Dataset extract
○ ○ ○
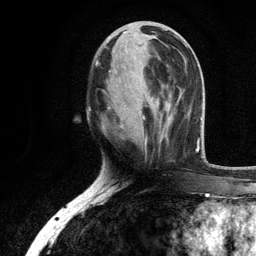
Breast MRI, one axial slice; position 46 of 134 along the scan axis; cropped to one breast; dynamic contrast-enhanced series, time point 2 of 6 at this slice position (early post-contrast); 3 T; TE 2.8 ms, TR 7.5 ms; 256 × 256 image matrix. Female patient.
Structures marked on this image (semi-automatically segmented with operator editing):
- enhancing-tissue mask used for the functional tumour volume (all voxels passing the contrast-enhancement thresholds inside the analysis volume; usually the tumour): box from (x=96, y=37) to (x=171, y=146) px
○ ○ ○
About this exercise
If a line in the data above contains the string "image", count it; then state only the total.

Output below
2